Your experience with service availability is very different from mine, and I am not sure which is reality.
I assure you - this has been discussed on A/V-specific forums
ad infinitum. Every time someone has posted a copy of their Internet bill online, claiming that it is artificially high, it turned out to be within 5% of what we're charged here. Regardless, the point is that if there is a problem, then that problem is with the local government - not with the service provider - and doesn't justify making up one's own terms and conditions and inflicting them on the service provider. Railing against the mass-market is fine - but take it out on the mass-market as a whole (by doing without) rather than on any specific supplier, just doing what society has implicitly told them to do.
My experience was with 3 different states within the last 5 years, 2 were in large cities and one is in a more rural area. I did not have choice of provider in any of the three situations.
Friends of mine moved to New Hampshire when taxes started getting really high here in Massachusetts. What was Massachusetts doing with the money that New Hampshire wasn't doing? Fostering innovation; helping build a strong business environment. The result? My friends from New Hampshire work here, in Massachusetts - oh, and now pay Massachusetts income tax, because folks in Massachusetts were sick and tired of subsidizing the labor market that benefited New Hampshirites. If we have three providers, here, then your local government, if it was doing its job, could have ensured you would have at least two (just like New Hampshire could have fostered a better labor market for New Hampshirites, if New Hampshirites were willing to spend the money to do so, voluntarily). Why doesn't your local government do so? I have no idea, but perhaps because their constituents don't actually think it is important enough (see above, regarding folks in New Hampshire enjoying lower taxes but less focus on fostering great jobs), or they realize that competition wouldn't actually change the price significantly.
I do not see what the city, or state or federal government have anything to do with the practice. Are you saying every activity should be regulated or approved by the government?
Local government is empowered to regulate telecommunications in every state in the nation. I know; I used to deal with regulators in each of the 45 or so states the company I worked for in the early 1990s sold into.
They already control "the practice". They have the ability, if they (you-collectively) are so-inclined, to do whatever it is my local government has done to provide us what you say you want. And again - "Regardless" - any applicable equivocations along these lines would still not justify making up one's own terms and conditions and inflicting them on the service provider.
I do not understand your counter-argument about how competition and the de-monopolization of telephone companies brought down the price of long distance phone calls.
I don't know what about it you didn't understand. Perhaps you think long distance rates went down right after deregulation. They did a little, but they didn't drop to effectively zero for so many people until this past decade. And again - "Regardless" - any applicable equivocations along these lines would still not justify making up one's own terms and conditions and inflicting them on the service provider. If you feel that there are monopolies (judges say there are not, not even locally) and that some kind of anti-trust action is necessary, then make it happen. There is no justification for abusing loopholes and otherwise shifting the cost of use of service from those who steal the service onto those who are honest and forthright.

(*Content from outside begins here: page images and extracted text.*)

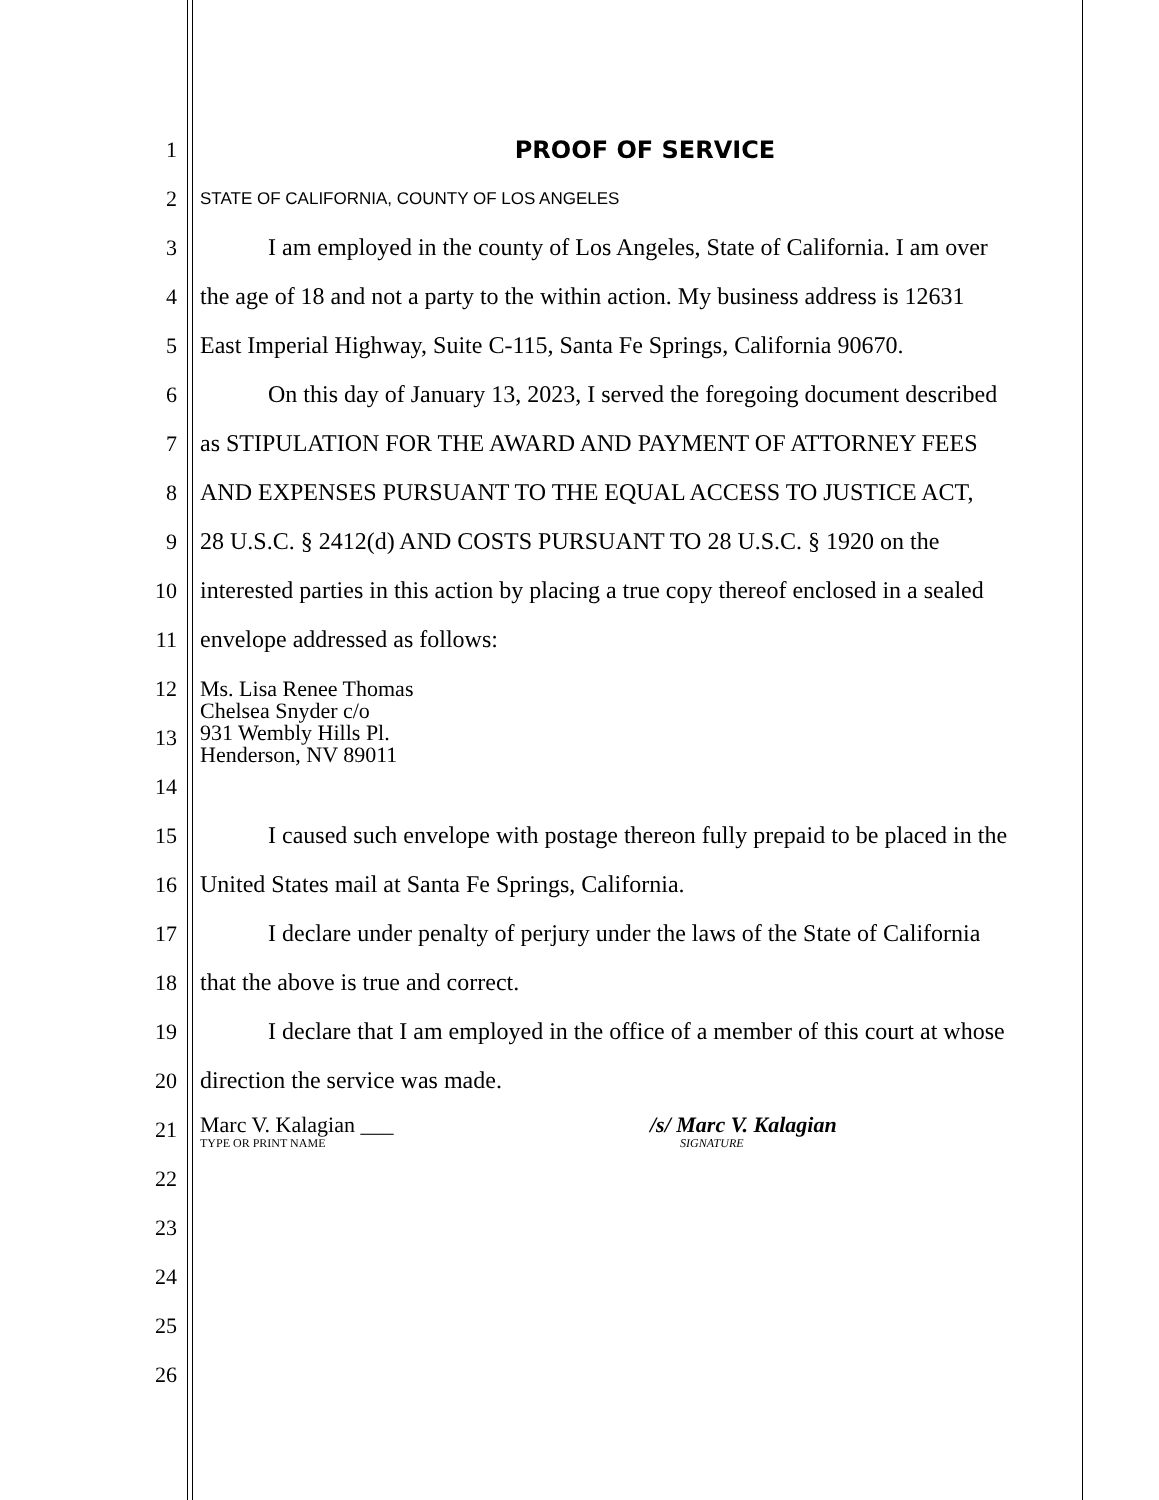1 PROOF OF SERVICE
2
STATE OF CALIFORNIA, COUNTY OF LOS ANGELES
3 I am employed in the county of Los Angeles, State of California. I am over
4 the age of 18 and not a party to the within action. My business address is 12631
5 East Imperial Highway, Suite C-115, Santa Fe Springs, California 90670.
6 On this day of January 13, 2023, I served the foregoing document described
7 as STIPULATION FOR THE AWARD AND PAYMENT OF ATTORNEY FEES
8 AND EXPENSES PURSUANT TO THE EQUAL ACCESS TO JUSTICE ACT,
9 28 U.S.C. § 2412(d) AND COSTS PURSUANT TO 28 U.S.C. § 1920 on the
10 interested parties in this action by placing a true copy thereof enclosed in a sealed
11 envelope addressed as follows:
12
13
Ms. Lisa Renee Thomas
Chelsea Snyder c/o
931 Wembly Hills Pl.
Henderson, NV 89011
14
15 I caused such envelope with postage thereon fully prepaid to be placed in the
16 United States mail at Santa Fe Springs, California.
17 I declare under penalty of perjury under the laws of the State of California
18 that the above is true and correct.
19 I declare that I am employed in the office of a member of this court at whose
20 direction the service was made.
21
Marc V. Kalagian ___
TYPE OR PRINT NAME
/s/ Marc V. Kalagian
SIGNATURE
22
23
24
25
26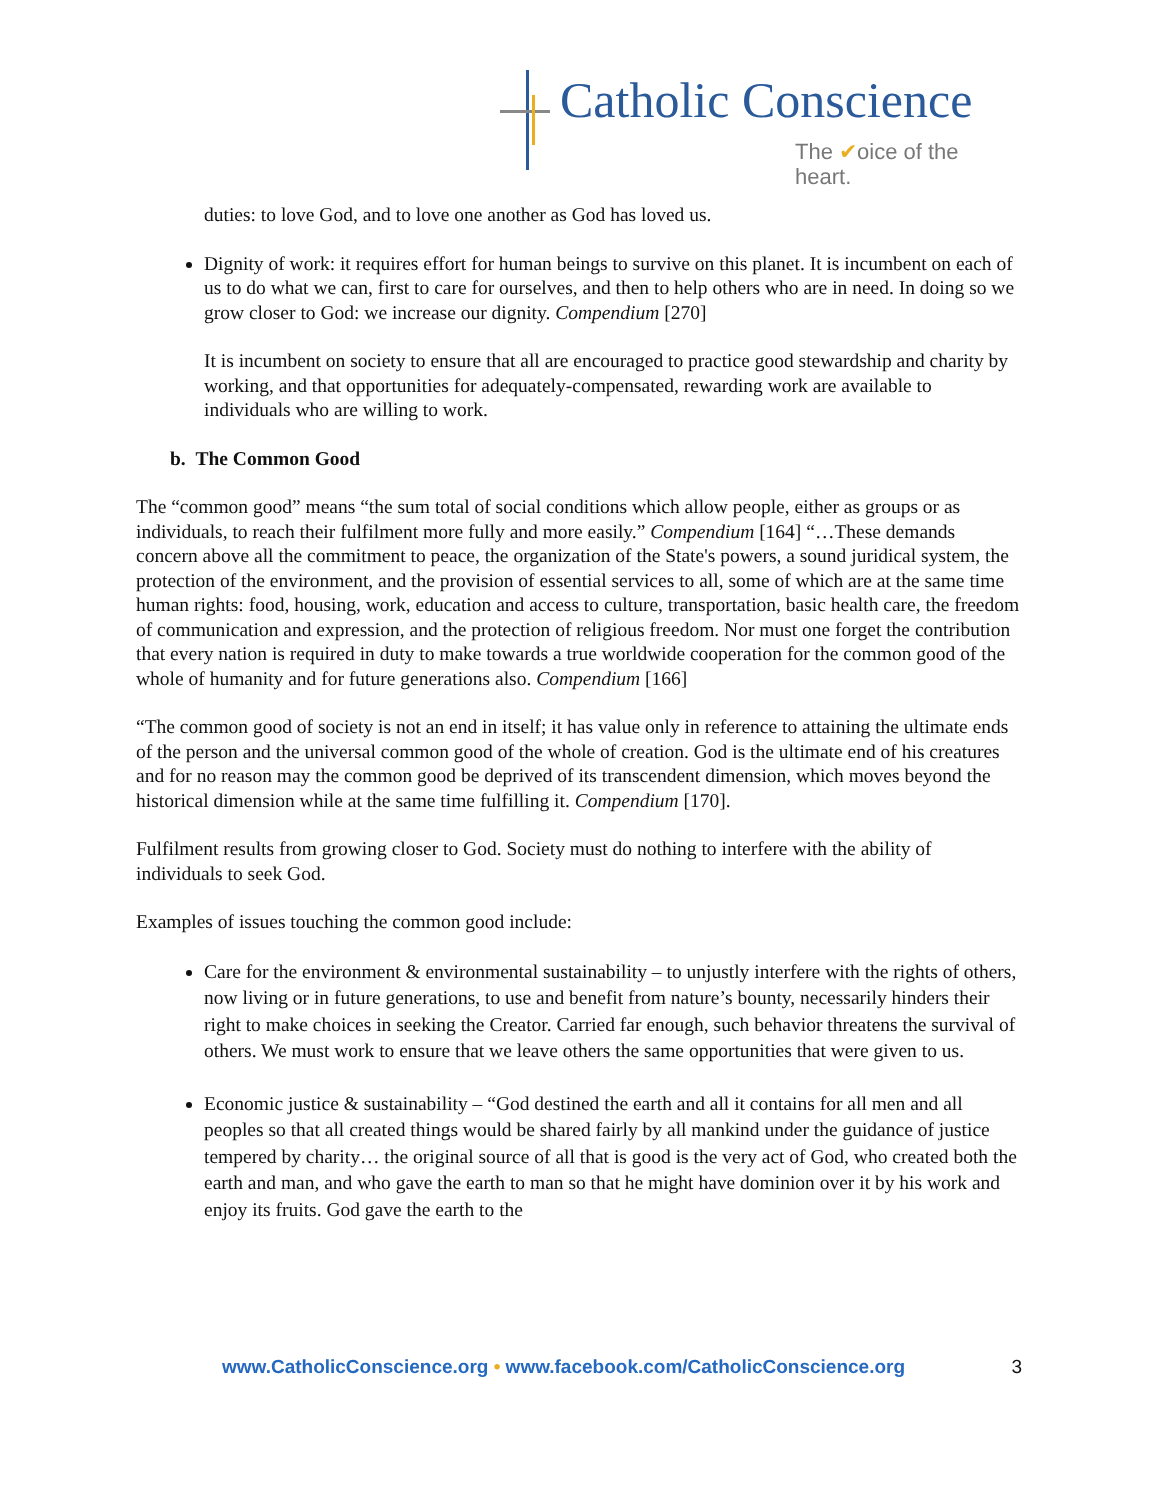Catholic Conscience
The ✔oice of the heart.
duties: to love God, and to love one another as God has loved us.
Dignity of work: it requires effort for human beings to survive on this planet. It is incumbent on each of us to do what we can, first to care for ourselves, and then to help others who are in need. In doing so we grow closer to God: we increase our dignity. Compendium [270]
It is incumbent on society to ensure that all are encouraged to practice good stewardship and charity by working, and that opportunities for adequately-compensated, rewarding work are available to individuals who are willing to work.
b. The Common Good
The “common good” means “the sum total of social conditions which allow people, either as groups or as individuals, to reach their fulfilment more fully and more easily.” Compendium [164] “…These demands concern above all the commitment to peace, the organization of the State's powers, a sound juridical system, the protection of the environment, and the provision of essential services to all, some of which are at the same time human rights: food, housing, work, education and access to culture, transportation, basic health care, the freedom of communication and expression, and the protection of religious freedom. Nor must one forget the contribution that every nation is required in duty to make towards a true worldwide cooperation for the common good of the whole of humanity and for future generations also. Compendium [166]
“The common good of society is not an end in itself; it has value only in reference to attaining the ultimate ends of the person and the universal common good of the whole of creation. God is the ultimate end of his creatures and for no reason may the common good be deprived of its transcendent dimension, which moves beyond the historical dimension while at the same time fulfilling it. Compendium [170].
Fulfilment results from growing closer to God. Society must do nothing to interfere with the ability of individuals to seek God.
Examples of issues touching the common good include:
Care for the environment & environmental sustainability – to unjustly interfere with the rights of others, now living or in future generations, to use and benefit from nature’s bounty, necessarily hinders their right to make choices in seeking the Creator. Carried far enough, such behavior threatens the survival of others. We must work to ensure that we leave others the same opportunities that were given to us.
Economic justice & sustainability – “God destined the earth and all it contains for all men and all peoples so that all created things would be shared fairly by all mankind under the guidance of justice tempered by charity… the original source of all that is good is the very act of God, who created both the earth and man, and who gave the earth to man so that he might have dominion over it by his work and enjoy its fruits. God gave the earth to the
www.CatholicConscience.org • www.facebook.com/CatholicConscience.org 3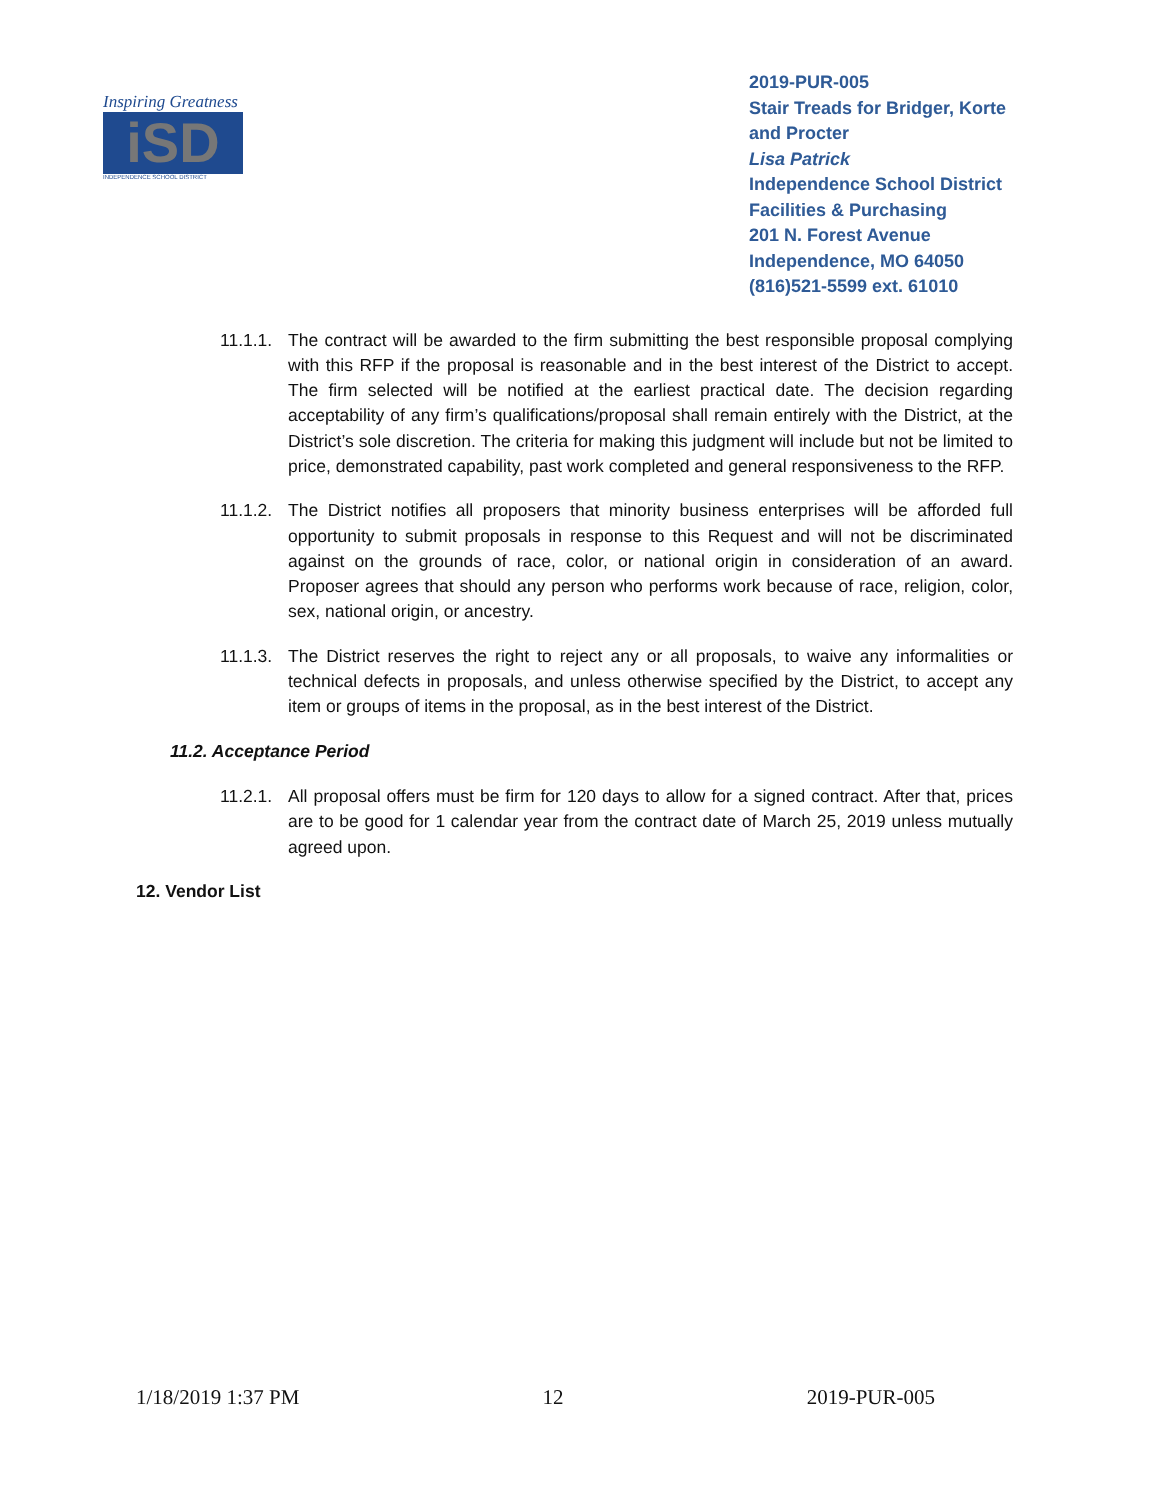Inspiring Greatness
iSD
INDEPENDENCE SCHOOL DISTRICT
2019-PUR-005
Stair Treads for Bridger, Korte and Procter
Lisa Patrick
Independence School District
Facilities & Purchasing
201 N. Forest Avenue
Independence, MO 64050
(816)521-5599 ext. 61010
11.1.1.
The contract will be awarded to the firm submitting the best responsible proposal complying with this RFP if the proposal is reasonable and in the best interest of the District to accept. The firm selected will be notified at the earliest practical date. The decision regarding acceptability of any firm’s qualifications/proposal shall remain entirely with the District, at the District’s sole discretion. The criteria for making this judgment will include but not be limited to price, demonstrated capability, past work completed and general responsiveness to the RFP.
11.1.2.
The District notifies all proposers that minority business enterprises will be afforded full opportunity to submit proposals in response to this Request and will not be discriminated against on the grounds of race, color, or national origin in consideration of an award. Proposer agrees that should any person who performs work because of race, religion, color, sex, national origin, or ancestry.
11.1.3.
The District reserves the right to reject any or all proposals, to waive any informalities or technical defects in proposals, and unless otherwise specified by the District, to accept any item or groups of items in the proposal, as in the best interest of the District.
11.2. Acceptance Period
11.2.1.
All proposal offers must be firm for 120 days to allow for a signed contract. After that, prices are to be good for 1 calendar year from the contract date of March 25, 2019 unless mutually agreed upon.
12. Vendor List
1/18/2019 1:37 PM 12 2019-PUR-005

If you travel frequently, you would have noticed the reduction of number of flights, the pretty steep price increase in tickets, and the dramatic deterioration of in flight services.
The market righting itself after excessive regulation destabilized so many airlines financially that so many of them failed.
I wish I, or anyone else, can "make up my own rules and inflict them on the internet providers ".
If you read the message I replied to, that was precisely what we're talking about.
In my experience, the direction is overwhelmingly one way: The internet providers pretty much made up the rules and control the terms.
This is the nature of the mass-market. You would not want to incur the costs associated with operating mass-market businesses in such a manner that each customer has their own engagement activity, with their own negotiating of terms and conditions. That would in some cases double prices. A fundamental feature of the mass-market is that providers make offers, and consumers have the right to accept or decline.
Like electricity, gas, and health care, there is no realistic possibility of doing without, and I find your suggestion that if I feel the service to be too essential to do without, then bring the government in, curious to say the least.
You shouldn't. Perhaps before you were born, that's the way electricity and natural gas was - practically 100%. It is only through de-regulation that such utilities became less-regulated, mass-market service offerings. In other words, it was the government coming in that opened the doors that are opened, to the extent that they are open today. It should be pretty clear that if you want the doors to be opened more or closed more, or turned into a different shape, and you're unhappy with what the marketplace offers, then you would bring about such changes through the good offices of government.